Вослед ушедшим

 
 

 

 

Ушел из жизни человек, о котором нельзя не вспомнить на страницах нашей газеты. Мы были его современниками, и можем этим гордиться. Писатель, на книгах которого мы росли и мыслитель, на парадоксах которого учились думать.
 

И как писатель, и как мыслитель, Лем выбивается из литертуры XX века. Он слишком старомоден стилистически и слишком интеллектуален, чтобы снискать широкий читательский успех. В том, что суммарный тираж его книг на 41 языке мира достиг 27 млн экземпляров, наверное, есть и заслуга советского (русскоязычного) читателя. Америка его просто не понимала.
 

Может быть, Лем — последний писатель, для которого словосочетание «научная фантастика» (хотя он очень не любил его в последние годы) не просто надпись на полке в книжном магазине. Этот термин сохранял для его творчества первоначальный смысл: литература, повествующая о судьбе человека в мире, быстро изменяемом технологическими достижениями. Новые горизонты человека, связанные с изменением мира, в конце ХХ века виделись ему совсем не так оптимистично, как на столетие раньше Жюлю Верну, но герои Лема все так же — вполне в традициях классики — деятельно противостояли внешним обстоятельствам, а не собственным страхам и комплексам. В этом смысле фантастика Лема исполнена сугубого реализма.
 

И хотя поздний Лем находил в своих романах жанровое сходство с Вольтером, главным признаком их родства, как мне кажется, был все-таки беспощадный скептицизм, стремление вывернуть наизнанку, ad absurdum устоявшееся представление о мире, разделить его на логически выстроенный факт и предрассудок. Эта подлинно картезианская добросовестность не прячется за маску иронии (как казалось нам когда-то), а напротив, безмерно усиливается ею.
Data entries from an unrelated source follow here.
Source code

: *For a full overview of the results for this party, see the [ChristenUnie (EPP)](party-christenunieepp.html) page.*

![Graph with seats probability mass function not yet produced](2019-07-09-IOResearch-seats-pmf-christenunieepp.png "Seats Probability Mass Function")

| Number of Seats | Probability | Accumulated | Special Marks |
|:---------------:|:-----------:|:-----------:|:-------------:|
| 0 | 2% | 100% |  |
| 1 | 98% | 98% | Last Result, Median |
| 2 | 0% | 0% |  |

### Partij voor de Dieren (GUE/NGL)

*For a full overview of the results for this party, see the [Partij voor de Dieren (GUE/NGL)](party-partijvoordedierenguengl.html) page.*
Великолепное словесное чутье позволяло пану Станиславу создавать декорации любых размеров и пышности из одной языковой ткани, не тратя движения сюжета на второстепенный антураж. Все подчинено развертыванию гипотезы — отсюда длинные списки и перечисления, сюжеты сокращаются до рецензий, а книги — до заглавий. Умному достаточно.
 

Ирония его не только остра как бритва, но и беспощадна. Среди сюжетов попадаются такие, за которые и взяться-то страшно — например, почему фашисты выбрали экономически невыгодный вариант геноцида еврейского народа, когда рассматривались и другие? А если все-таки резня была сознательным выбором, почему она не получила открытого идеологического одобрения («Провокация», сборник «Идеальный вакуум»)?
 

Иногда реальность мира представала рационалистичной настолько, что казалась неправдоподобной. Наука была для Лема целостным объектом — астрономия, теория информации, кибернетика, социология и философия обрушивались на героя разом, не разделяясь по «учебным курсам» (опять-таки — как в жизни). Когда в предисловии к «Маске», самой «средневековой» и «фэнтэзийной» по внешнему облику повести Лема, черным по белому написано, что автор пытался решить одну из задач теории конечных автоматов — это кажется кокетством лишь на первый взгляд. Чтобы понять, какой именно «конечный автомат» автор имеет в виду, приходится дотягиваться до философских аспектов…
 

Наверно, именно такой рационалистической свободы нам, воспитанным в преклонении перед авторитетами, и не хватало. За этот прорыв в свободу мы и любили Лема. Тем более, что хотя ирония пана Станислава и беспощадна, но это отнюдь не модная постмодернистская деструкция мира — за ней всегда видится потенция разума, ищущего пути к новому уровню знания. И при всей пессимистичности отдельных прогнозов (как социальных, так и технологических) для Лема выход был очевиден: «Мир надо изменять, иначе он необратимым образом начнет изменять нас».
 

Писать о Леме необычайно трудно, потому что все время хочется цитировать его страницами. Но вот еще одна цитата: «Я никогда не читал, чтобы убить время. Убить время — все равно, что убить чью-то жену или ребенка. Для меня нет ничего дороже времени», — сказал он в своем последнем большом интервью два года назад. На 85-м году жизни личное время Станислава Лема истекло. Но эпоха Лема продолжается — и, надеюсь, будет продолжаться до тех пор, пока людям будет присуща смелость размышлять о себе и своем будущем беспощадно и иронично. По-лемовски.